Juan Manuel Chaparro, encargado de la mercería La Casa del Costurero, es uno de los comerciantes más experimentados del Circuito Comercial de Encarnación. Su local, ubicado en la calle Clementina Irrazábal entre Sor Estigarribia y Abg. Mercedes Sandoval, en plena Peatonal Las Revendedoras, lleva más de 40 años de vida y se convirtió en un punto de referencia para la costura en la región.
En diálogo con Frontera Activa, Chaparro repasó la historia del negocio, la influencia de los clientes extranjeros, el impacto del tipo de cambio y compartió los secretos que le permitieron sostenerse en el tiempo en un mercado fronterizo.
Un comercio dedicado a la costura
Ubicado en el corazón del Circuito Comercial, La Casa del Costurero se consolidó como una de las mercerías en Encarnación más reconocidas. “Es una mercería. Los productos que tenemos son exclusivamente mercería”, afirmó. “Tenemos todo lo que sea para la costura. Todo lo que sea los artículos primarios que sea para una confección”

El atractivo de este comercio no se limita a los compradores locales. Su fama trascendió las fronteras, convirtiéndose en un punto de referencia para clientes de países vecinos. “Siempre tuvimos, gracias a Dios, muchos clientes. Clientes argentinos, clientes de de muchas localidades argentinas, y también del Brasil”, aseguró Chaparro.
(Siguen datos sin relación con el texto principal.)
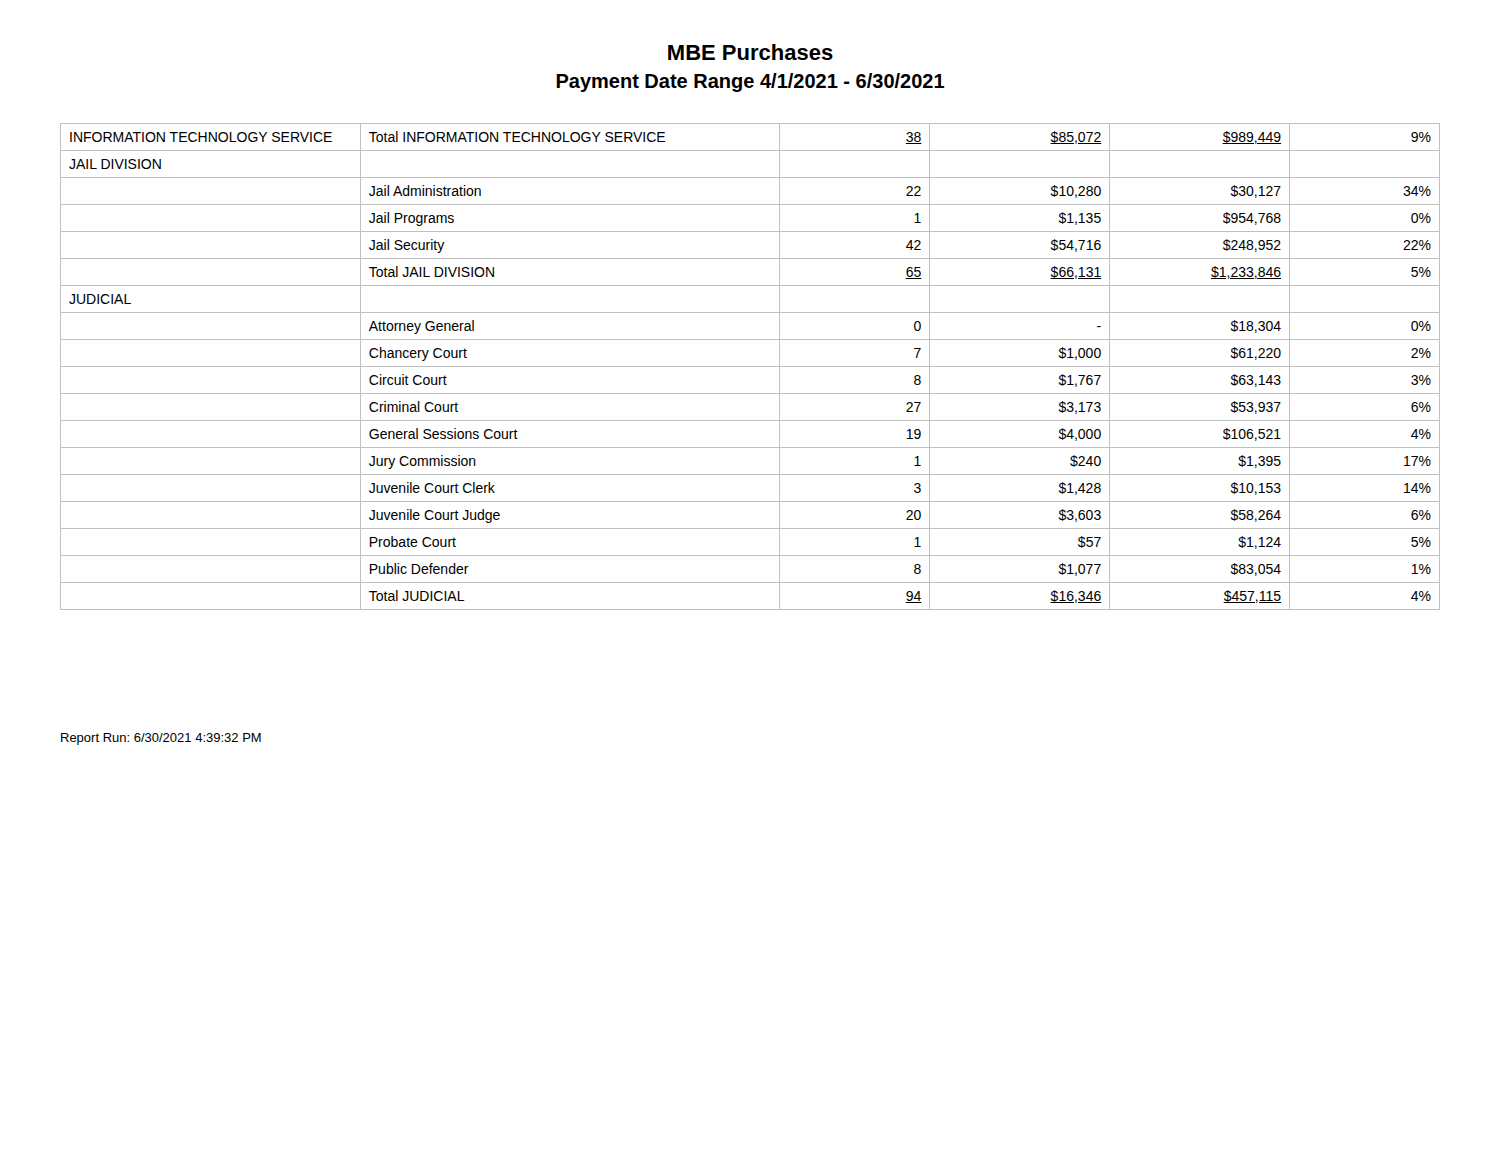MBE Purchases
Payment Date Range 4/1/2021 - 6/30/2021
| INFORMATION TECHNOLOGY SERVICE | Total INFORMATION TECHNOLOGY SERVICE | 38 | $85,072 | $989,449 | 9% |
| JAIL DIVISION | | | | | |
| | Jail Administration | 22 | $10,280 | $30,127 | 34% |
| | Jail Programs | 1 | $1,135 | $954,768 | 0% |
| | Jail Security | 42 | $54,716 | $248,952 | 22% |
| | Total JAIL DIVISION | 65 | $66,131 | $1,233,846 | 5% |
| JUDICIAL | | | | | |
| | Attorney General | 0 | - | $18,304 | 0% |
| | Chancery Court | 7 | $1,000 | $61,220 | 2% |
| | Circuit Court | 8 | $1,767 | $63,143 | 3% |
| | Criminal Court | 27 | $3,173 | $53,937 | 6% |
| | General Sessions Court | 19 | $4,000 | $106,521 | 4% |
| | Jury Commission | 1 | $240 | $1,395 | 17% |
| | Juvenile Court Clerk | 3 | $1,428 | $10,153 | 14% |
| | Juvenile Court Judge | 20 | $3,603 | $58,264 | 6% |
| | Probate Court | 1 | $57 | $1,124 | 5% |
| | Public Defender | 8 | $1,077 | $83,054 | 1% |
| | Total JUDICIAL | 94 | $16,346 | $457,115 | 4% |
Report Run: 6/30/2021 4:39:32 PM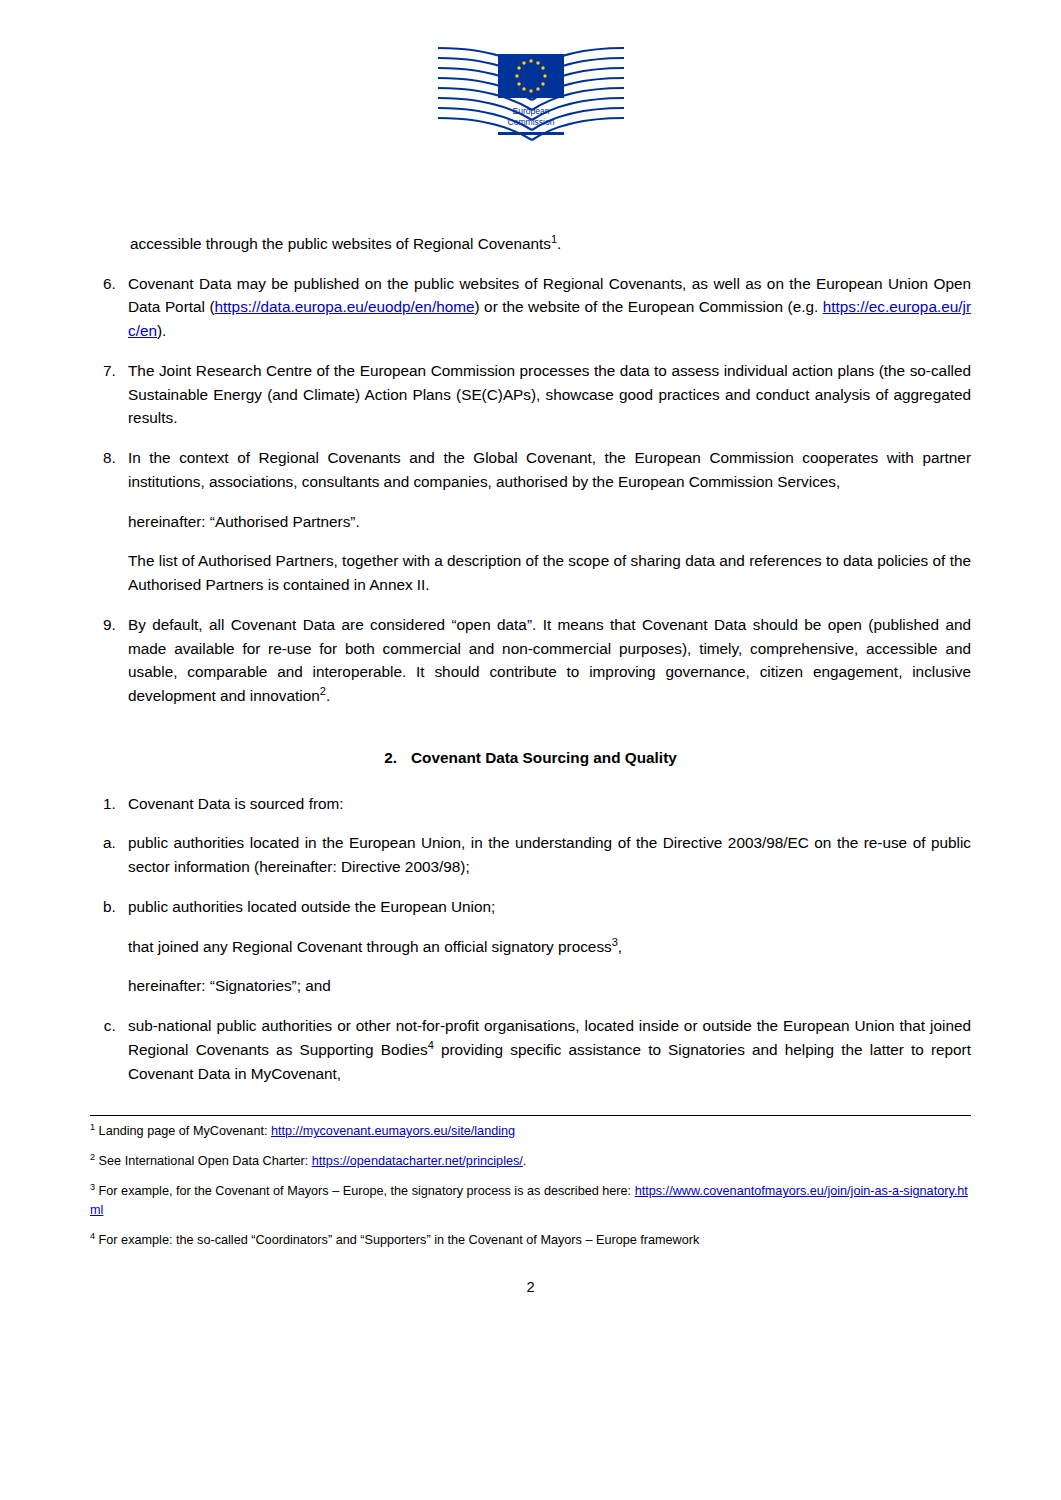European Commission
accessible through the public websites of Regional Covenants1.
Covenant Data may be published on the public websites of Regional Covenants, as well as on the European Union Open Data Portal (https://data.europa.eu/euodp/en/home) or the website of the European Commission (e.g. https://ec.europa.eu/jrc/en).
The Joint Research Centre of the European Commission processes the data to assess individual action plans (the so-called Sustainable Energy (and Climate) Action Plans (SE(C)APs), showcase good practices and conduct analysis of aggregated results.
In the context of Regional Covenants and the Global Covenant, the European Commission cooperates with partner institutions, associations, consultants and companies, authorised by the European Commission Services,
hereinafter: “Authorised Partners”.
The list of Authorised Partners, together with a description of the scope of sharing data and references to data policies of the Authorised Partners is contained in Annex II.
By default, all Covenant Data are considered “open data”. It means that Covenant Data should be open (published and made available for re-use for both commercial and non-commercial purposes), timely, comprehensive, accessible and usable, comparable and interoperable. It should contribute to improving governance, citizen engagement, inclusive development and innovation2.
2. Covenant Data Sourcing and Quality
Covenant Data is sourced from:
public authorities located in the European Union, in the understanding of the Directive 2003/98/EC on the re-use of public sector information (hereinafter: Directive 2003/98);
public authorities located outside the European Union;
that joined any Regional Covenant through an official signatory process3,
hereinafter: “Signatories”; and
sub-national public authorities or other not-for-profit organisations, located inside or outside the European Union that joined Regional Covenants as Supporting Bodies4 providing specific assistance to Signatories and helping the latter to report Covenant Data in MyCovenant,
1 Landing page of MyCovenant: http://mycovenant.eumayors.eu/site/landing
2 See International Open Data Charter: https://opendatacharter.net/principles/.
3 For example, for the Covenant of Mayors – Europe, the signatory process is as described here: https://www.covenantofmayors.eu/join/join-as-a-signatory.html
4 For example: the so-called “Coordinators” and “Supporters” in the Covenant of Mayors – Europe framework
2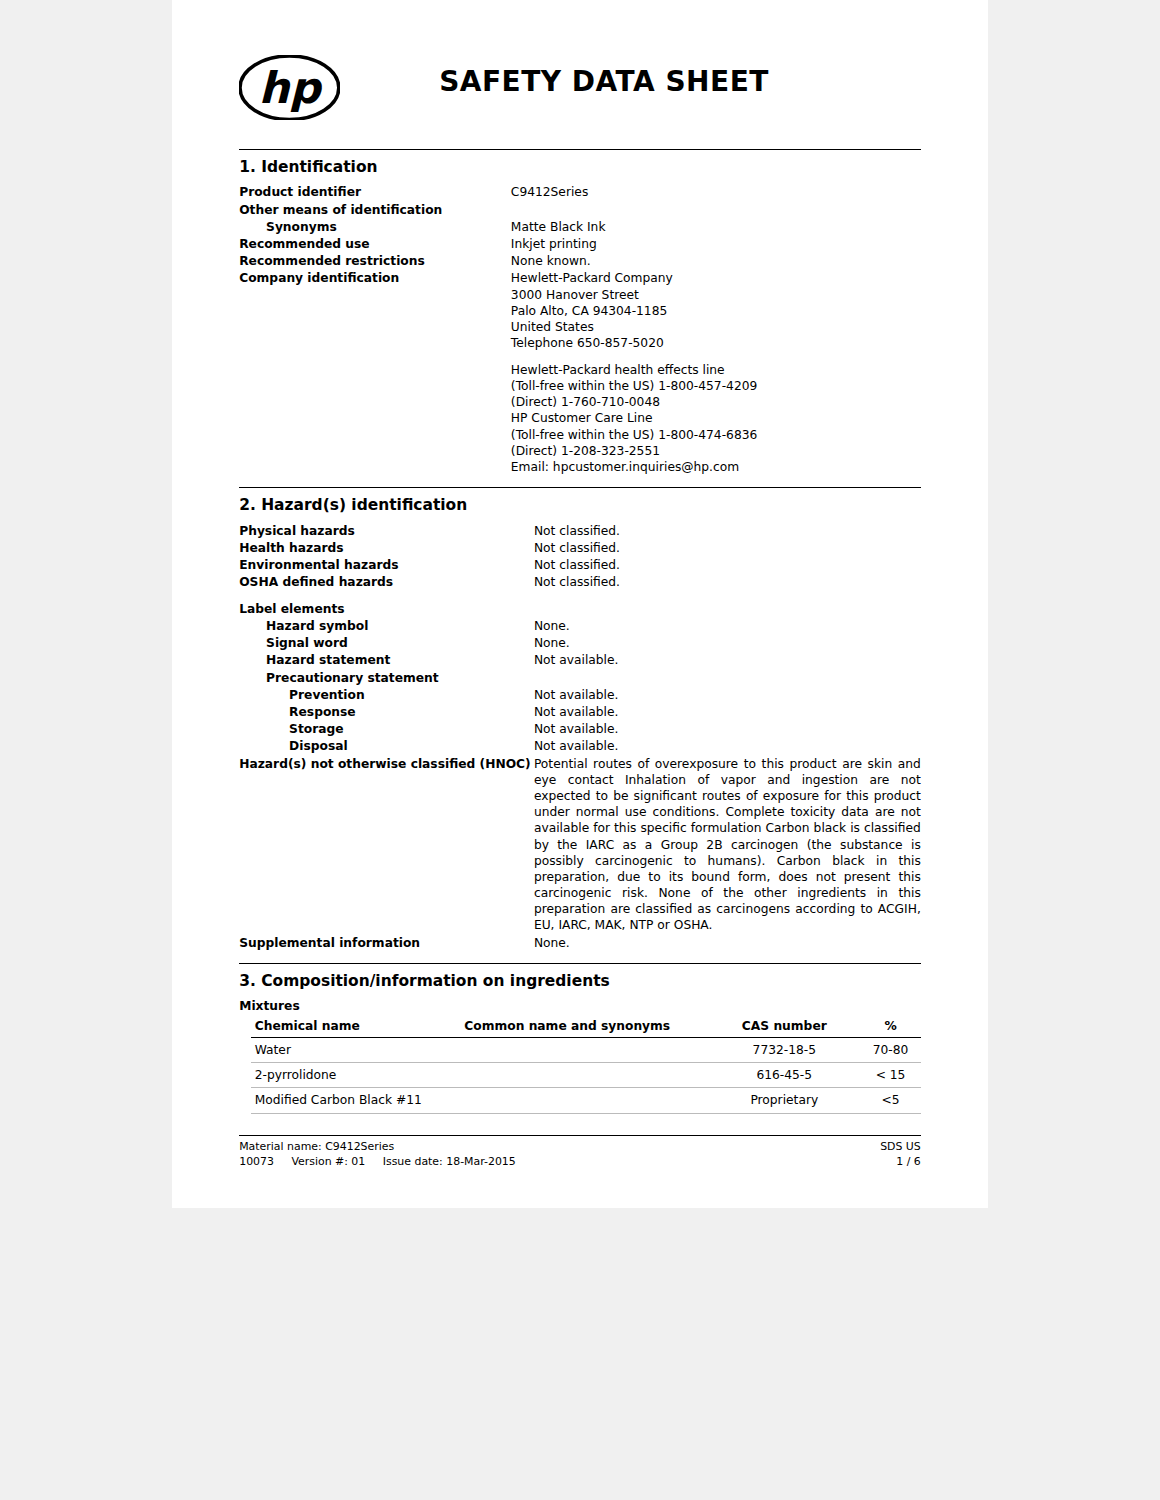hp
SAFETY DATA SHEET
1. Identification
| Product identifier | C9412Series |
| Other means of identification | |
| Synonyms | Matte Black Ink |
| Recommended use | Inkjet printing |
| Recommended restrictions | None known. |
| Company identification | Hewlett-Packard Company 3000 Hanover Street Palo Alto, CA 94304-1185 United States Telephone 650-857-5020 Hewlett-Packard health effects line (Toll-free within the US) 1-800-457-4209 (Direct) 1-760-710-0048 HP Customer Care Line (Toll-free within the US) 1-800-474-6836 (Direct) 1-208-323-2551 Email: hpcustomer.inquiries@hp.com |
2. Hazard(s) identification
| Physical hazards | Not classified. |
| Health hazards | Not classified. |
| Environmental hazards | Not classified. |
| OSHA defined hazards | Not classified. |
| Label elements | |
| Hazard symbol | None. |
| Signal word | None. |
| Hazard statement | Not available. |
| Precautionary statement | |
| Prevention | Not available. |
| Response | Not available. |
| Storage | Not available. |
| Disposal | Not available. |
| Hazard(s) not otherwise classified (HNOC) | Potential routes of overexposure to this product are skin and eye contact Inhalation of vapor and ingestion are not expected to be significant routes of exposure for this product under normal use conditions. Complete toxicity data are not available for this specific formulation Carbon black is classified by the IARC as a Group 2B carcinogen (the substance is possibly carcinogenic to humans). Carbon black in this preparation, due to its bound form, does not present this carcinogenic risk. None of the other ingredients in this preparation are classified as carcinogens according to ACGIH, EU, IARC, MAK, NTP or OSHA. |
| Supplemental information | None. |
3. Composition/information on ingredients
Mixtures
| Chemical name | Common name and synonyms | CAS number | % |
| --- | --- | --- | --- |
| Water | | 7732-18-5 | 70-80 |
| 2-pyrrolidone | | 616-45-5 | < 15 |
| Modified Carbon Black #11 | | Proprietary | <5 |
Material name: C9412Series
10073 Version #: 01 Issue date: 18-Mar-2015
SDS US
1 / 6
La presencia de clientes extranjeros está directamente ligada a las variaciones del tipo de cambio, un factor que incide de manera desigual en los precios finales. “Para nosotros, los costos son iguales. Para los hermanos argentinos y para los brasileros varían un poco, por el sistema de cambio. Pero de igual manera, siempre es conveniente para ellos, por los impuestos que están en los distintos países y nuestros impuestos”, afirmó.
Cuatro décadas de historia familiar
En ese contexto de vaivenes económicos, la historia de esta mercería en Encarnación se remonta a más de cuatro décadas, aunque su actual emplazamiento en el circuito comercial es más reciente. El carácter familiar es otro de los rasgos que definen al emprendimiento, que fue transmitido de generación en generación.
“Acá en esta en este lugar, en el circuito comercial, vinimos hace 16 años. Nuestro negocio tiene más de 40 años en la zona baja en Encarnación. Luego por el embalse de las represas, tuvimos que mudarnos todos a este lugar”, relató.
A lo largo de estas cuatro décadas, el negocio aprendió a adaptarse a los cambios y a las exigencias del mercado, siempre con el cliente como protagonista. “El negocio comenzó, como todo, desde el principio con pequeñas cosas. Después, iba surgiendo y los clientes iban enseñándonos a que los productos sean del agrado de ellos”, contó.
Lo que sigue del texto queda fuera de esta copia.